■ Work instruction
When you reproduce the listing, keep every word as it is and drop the pictures.

■ Supplied entries
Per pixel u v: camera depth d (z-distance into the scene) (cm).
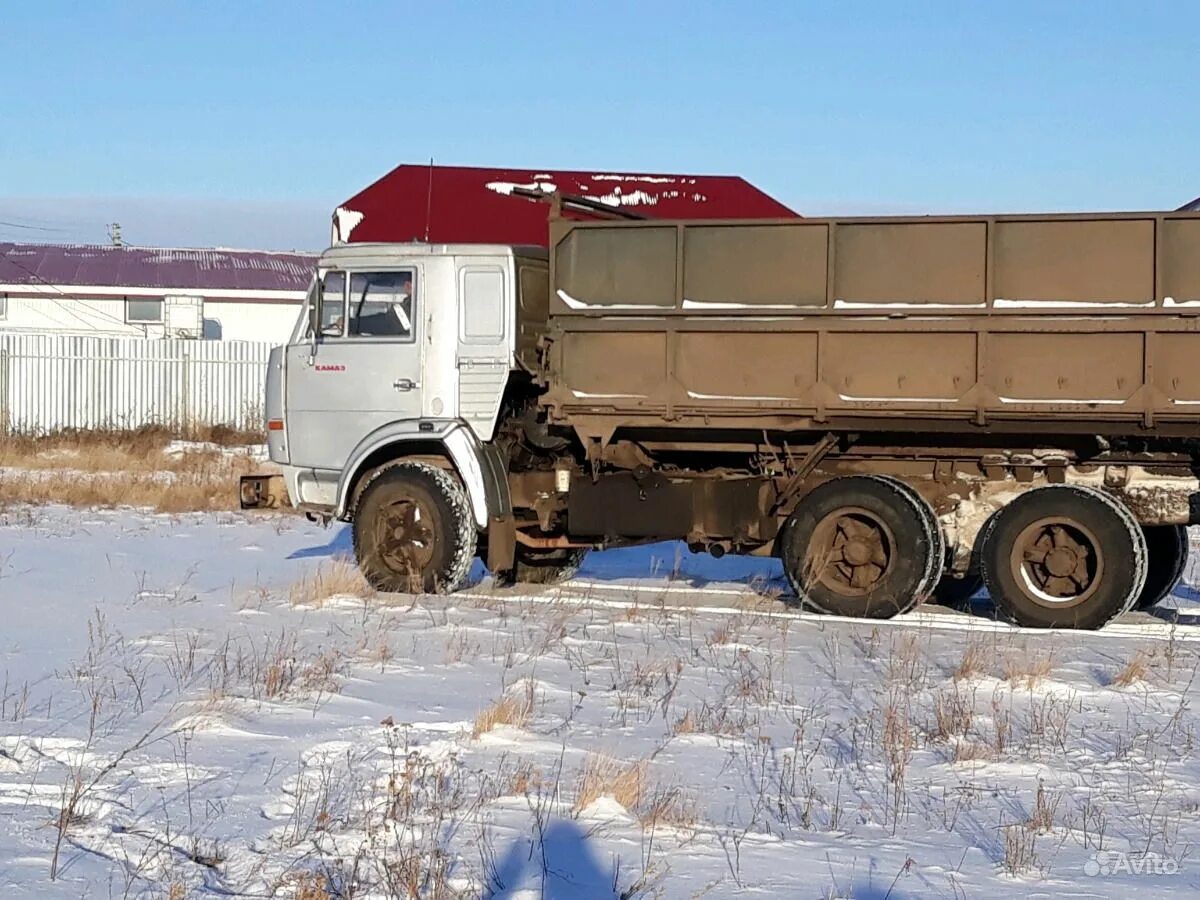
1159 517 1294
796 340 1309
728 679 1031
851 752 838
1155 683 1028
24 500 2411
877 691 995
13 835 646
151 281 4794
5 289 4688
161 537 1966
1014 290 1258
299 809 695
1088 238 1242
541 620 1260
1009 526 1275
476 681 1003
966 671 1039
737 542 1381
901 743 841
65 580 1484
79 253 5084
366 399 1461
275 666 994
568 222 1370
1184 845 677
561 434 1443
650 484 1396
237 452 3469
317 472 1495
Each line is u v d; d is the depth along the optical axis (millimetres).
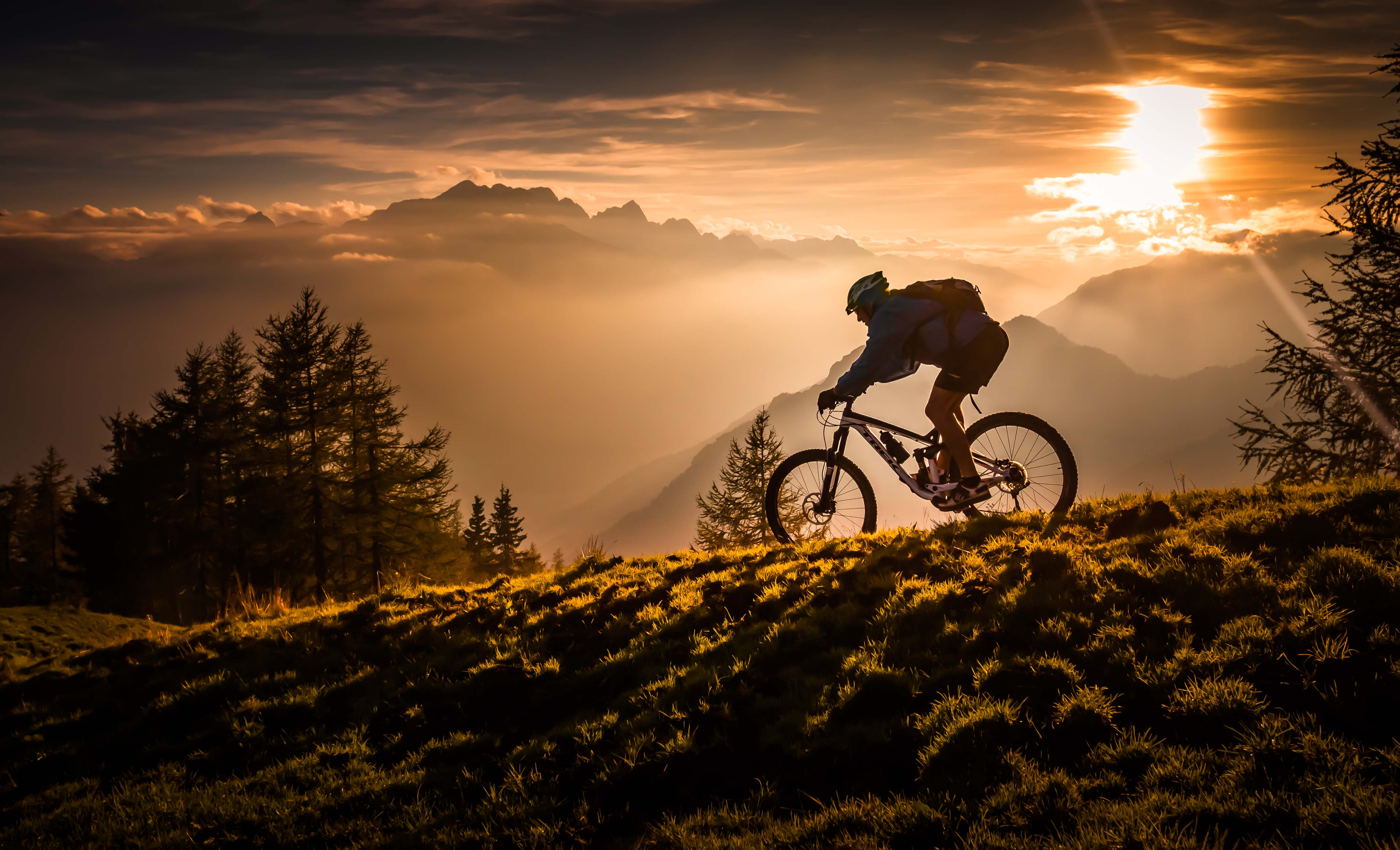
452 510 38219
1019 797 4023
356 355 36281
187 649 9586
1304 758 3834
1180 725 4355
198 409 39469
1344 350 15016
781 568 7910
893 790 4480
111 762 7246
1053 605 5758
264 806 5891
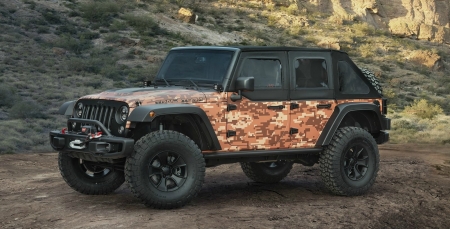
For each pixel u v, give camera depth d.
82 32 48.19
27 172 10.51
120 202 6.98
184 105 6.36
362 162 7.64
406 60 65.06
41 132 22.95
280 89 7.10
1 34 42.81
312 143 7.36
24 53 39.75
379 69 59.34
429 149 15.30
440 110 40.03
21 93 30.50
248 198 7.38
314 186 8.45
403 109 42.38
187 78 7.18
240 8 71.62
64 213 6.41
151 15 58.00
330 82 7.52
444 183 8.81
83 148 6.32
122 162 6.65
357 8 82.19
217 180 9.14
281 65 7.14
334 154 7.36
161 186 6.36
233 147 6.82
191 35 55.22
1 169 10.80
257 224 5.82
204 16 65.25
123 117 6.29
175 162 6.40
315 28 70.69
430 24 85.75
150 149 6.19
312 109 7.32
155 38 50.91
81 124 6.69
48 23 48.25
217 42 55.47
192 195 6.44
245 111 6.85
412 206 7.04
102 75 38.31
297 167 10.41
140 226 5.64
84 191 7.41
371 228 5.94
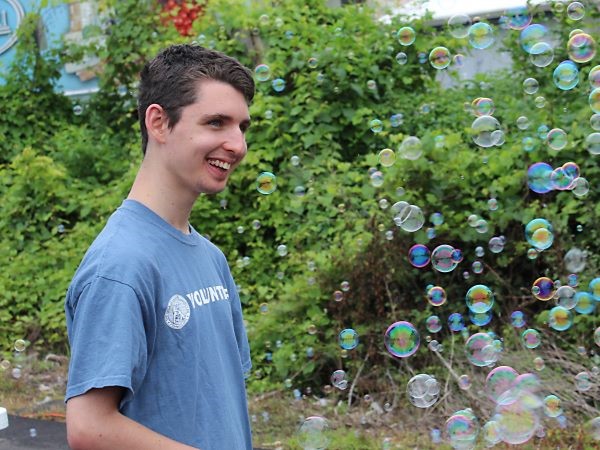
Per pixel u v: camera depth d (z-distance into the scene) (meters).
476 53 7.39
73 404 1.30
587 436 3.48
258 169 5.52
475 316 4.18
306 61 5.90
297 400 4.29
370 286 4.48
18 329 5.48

■ Reply to the task
Per pixel u v: camera depth d (z-distance into the scene) (cm).
1159 517 1294
796 340 1309
728 679 1031
851 752 838
1155 683 1028
24 500 2411
877 691 995
13 835 646
151 281 4794
5 289 4688
161 537 1966
1014 290 1258
299 809 695
1088 238 1242
541 620 1260
1009 526 1275
476 681 1003
966 671 1039
737 542 1381
901 743 841
65 580 1484
79 253 5084
366 399 1461
275 666 994
568 222 1370
1184 845 677
561 434 1443
650 484 1396
237 452 3469
317 472 1495
Each line is u v d; d is the depth along the optical axis (millimetres).
452 510 38219
1019 797 4023
356 355 36281
187 649 9586
1304 758 3834
1180 725 4355
198 409 39469
1344 350 15016
781 568 7910
893 790 4480
111 762 7246
1053 605 5758
264 806 5891
For each pixel u v, give camera depth d.
82 32 48.19
27 172 10.51
120 202 6.98
184 105 6.36
362 162 7.64
406 60 65.06
41 132 22.95
280 89 7.10
1 34 42.81
312 143 7.36
24 53 39.75
379 69 59.34
429 149 15.30
440 110 40.03
21 93 30.50
248 198 7.38
314 186 8.45
403 109 42.38
187 78 7.18
240 8 71.62
64 213 6.41
151 15 58.00
330 82 7.52
444 183 8.81
83 148 6.32
122 162 6.65
357 8 82.19
217 180 9.14
281 65 7.14
334 154 7.36
161 186 6.36
233 147 6.82
191 35 55.22
1 169 10.80
257 224 5.82
204 16 65.25
123 117 6.29
175 162 6.40
315 28 70.69
430 24 85.75
150 149 6.19
312 109 7.32
155 38 50.91
81 124 6.69
48 23 48.25
217 42 55.47
192 195 6.44
245 111 6.85
412 206 7.04
102 75 38.31
297 167 10.41
140 226 5.64
84 191 7.41
371 228 5.94
Per pixel u v: camera depth d (z-distance into the scene) (meters).
476 53 7.39
73 404 1.30
587 436 3.48
258 169 5.52
475 316 4.18
306 61 5.90
297 400 4.29
370 286 4.48
18 329 5.48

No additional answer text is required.